Never satisfied, the union is now demanding an 8.3 percent pay raise and performance-based bonus. It also demands 4.5 million won per worker — 1.5 million won more than that offered by the management — in return for agreeing to introduce a wage peak system in 2016. In contrast, both Hankook and Nexen have already adopted a wage peak system in preparation for the extension of the legal retirement age to 60 next year.

By all appearances, it looks like a story of a successful company in a booming industry. The reality is the opposite: Kumho’s sales in the first half of this year dropped 12 percent on-year and its operating profit plunged by 50 percent. Its ratio of operating profit to sales slipped to 6.4 percent, even behind the third player in the market — Nexen Tire.

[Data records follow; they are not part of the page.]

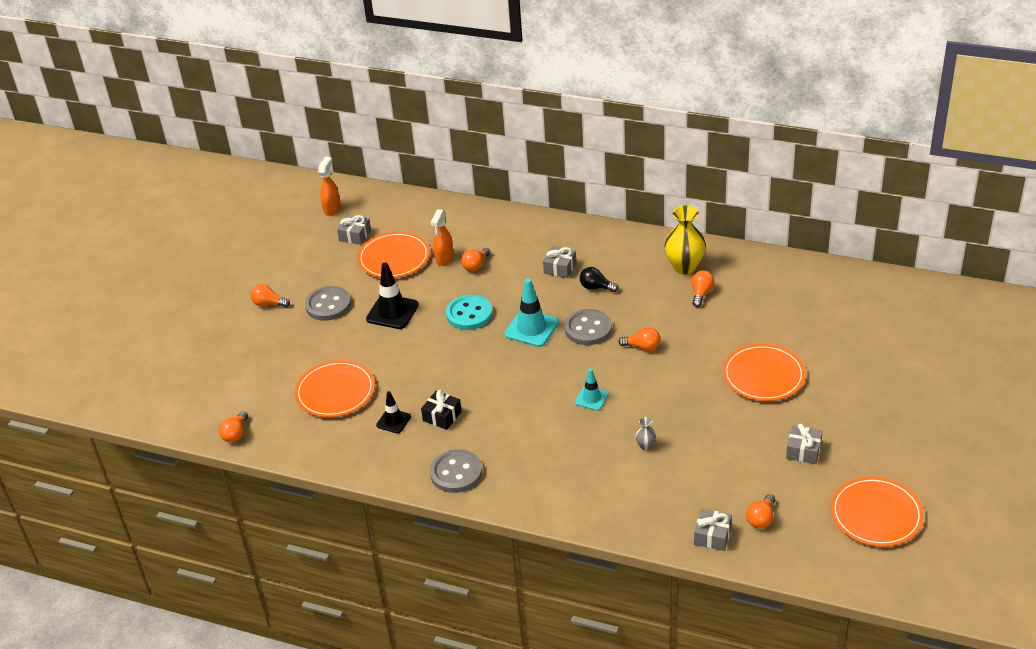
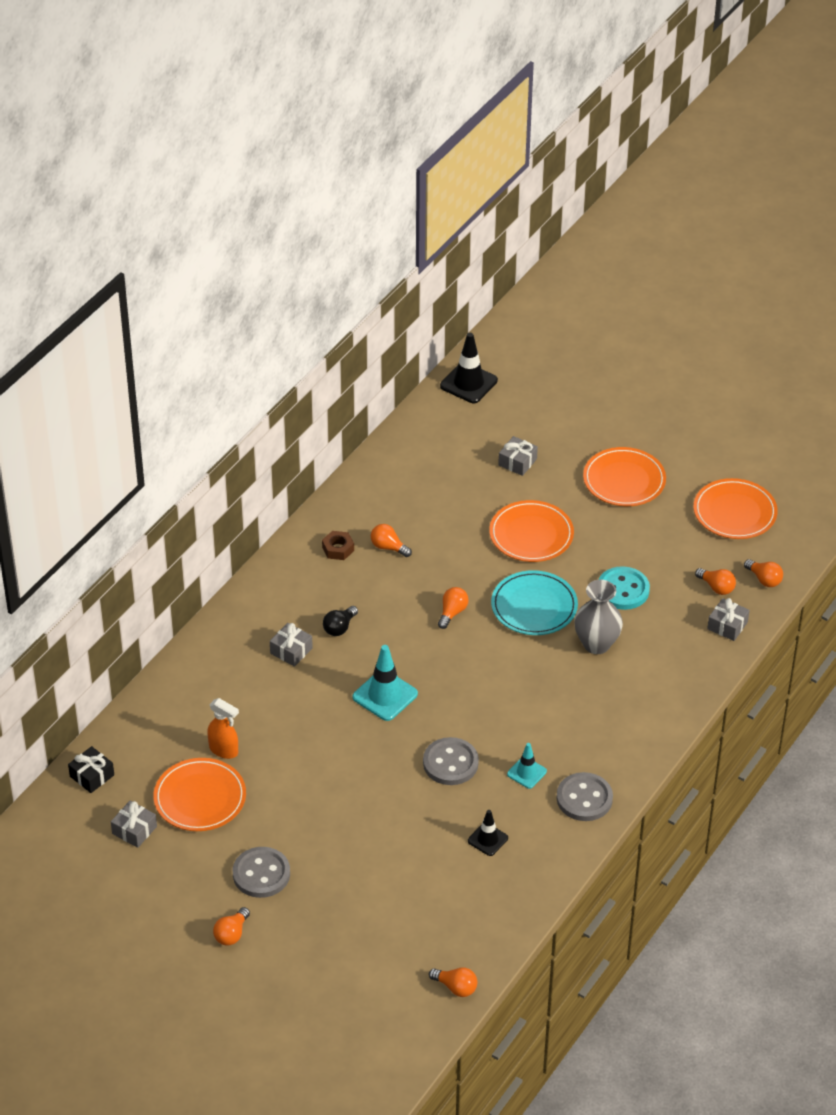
camera: 80 degrees left, 5 degrees up
(332, 209) = (64, 846): orange spray bottle -> none
(335, 392) = (420, 885): orange plate -> orange plate (624, 480)
(392, 312) = (302, 814): black traffic cone -> black traffic cone (468, 383)
(442, 416) = (495, 796): black gift -> black gift (92, 776)
(469, 314) = (336, 745): turquoise button -> turquoise button (623, 590)
(476, 266) = (251, 723): orange light bulb -> orange light bulb (764, 579)
(588, 329) = (405, 649): grey button -> grey button (450, 763)
(591, 398) = (514, 670): turquoise traffic cone -> turquoise traffic cone (526, 773)
(645, 445) = (596, 644): grey vase -> grey vase, size x2.23
(674, 395) = (534, 606): none -> turquoise plate
(684, 267) = (338, 549): yellow vase -> brown nut
(803, 451) = (642, 536): grey gift -> grey gift (517, 462)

Company officials said losses from the latest strike that began Aug. 17 amounted to 94 billion won ($78 million) and workers had to give up an average of 2.5 million won in pay for staying out of work.

The case of Kumho union, along with labor disputes at the nation’s three major shipbuilding companies — Hyundai, Daewoo and Samsung — adds to the urgency to make the ongoing work to reform the nation’s rigid labor market a success.

Like Kumho workers, the unionists at the shipyards are well paid and protected — to the extent that they are called “unions of nobles” — but they have called a joint strike Wednesday, in total disregard for the worst slump in global shipbuilding business in years.

The union of Hyundai Heavy, which staged a partial strike last Friday, is even offering gift certificates to members participating in the strike because of the low support — its Aug. 26 strike drew only 17 percent of members. This is happening at a company which posted a loss for the past seven consecutive quarters.